Foi o que aconteceu com Andrea. Os constantes conflitos com a chefe a levaram a um nível alto de estresse, que precisou ser trabalhado com tratamento terapêutico, remédios e consultas com o psiquiatra. A insegurança se tornou tão grande, que ela chegou a pensar em desistir da carreira, só conseguindo voltar ao mercado em 2015.

“Eu fiquei tão devastada que não conseguia mais me imaginar  trabalhando na área. Ela destruiu a minha autoestima de um jeito, o que ela fazia comigo diariamente era tão baixo, que passei a me sentir uma péssima mãe, a pior profissional do mundo”, finaliza.

Uma questão social

Se situações de abuso já são observadas em grandes empresas, com pessoas de cargos altos e de confiança, para as pessoas com uma condição social menos favorecida, o problema é ainda maior. O Terapeuta Coach Richard Tomé ressalta que a condição social tem forte interferência em como esse preconceito com as mães solo se manifesta.

“Quanto maior a formação, a renda, o status social da mulher, mais o preconceito se torna sutil. O problema aumenta com as mulheres das classes média para baixo. Elas enfrentam o maior preconceito. Quanto mais baixa a classe social, mais difícil fica a sua recolocação profissional”, explica.

Essa dificuldade de recolocação profissional depois da maternidade abre um ciclo que parece não ter fim. Com as mães solo assumindo todas as responsabilidades, incluindo as financeiras, pela criação dos filhos enquanto o mercado de trabalho faz de tudo para que elas não tenham emprego. Como sustentar uma criança assim?

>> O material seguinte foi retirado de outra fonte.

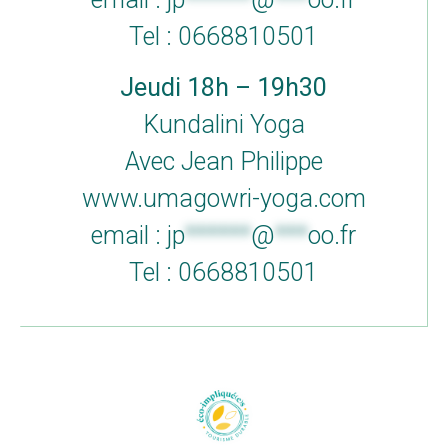
Tel : 0668810501
Jeudi 18h – 19h30
Kundalini Yoga
Avec Jean Philippe
www.umagowri-yoga.com
email :
jp
******
@
***
oo.fr
Tel : 0668810501
Domaine des
Conditions
Sens
générales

“E quando consegue um emprego, essa mãe ainda enfrenta muitos preconceitos referentes à questão de não ter um companheiro, além do olhar de desconfiança dos superiores, que acreditam que ela não vai ter com quem deixar a criança, precisará faltar no trabalho”, complementa Richard. É essa desconfiança que faz com que a desigualdade salarial entre homens e mulheres se torne cada vez maior com o passar dos anos. As mulheres mais velhas ganham menos, em sua maioria, por que não compartilham das mesmas oportunidades de crescimento profissional.

Richard acredita que a nossa sociedade tem começado a discutir mais sobre o tema e que está mudando, para melhor. Mas, infelizmente, para as mães solo e para aquelas que não estão nas faixas mais favorecidas da sociedade, esse avanço ainda é praticamente imperceptível.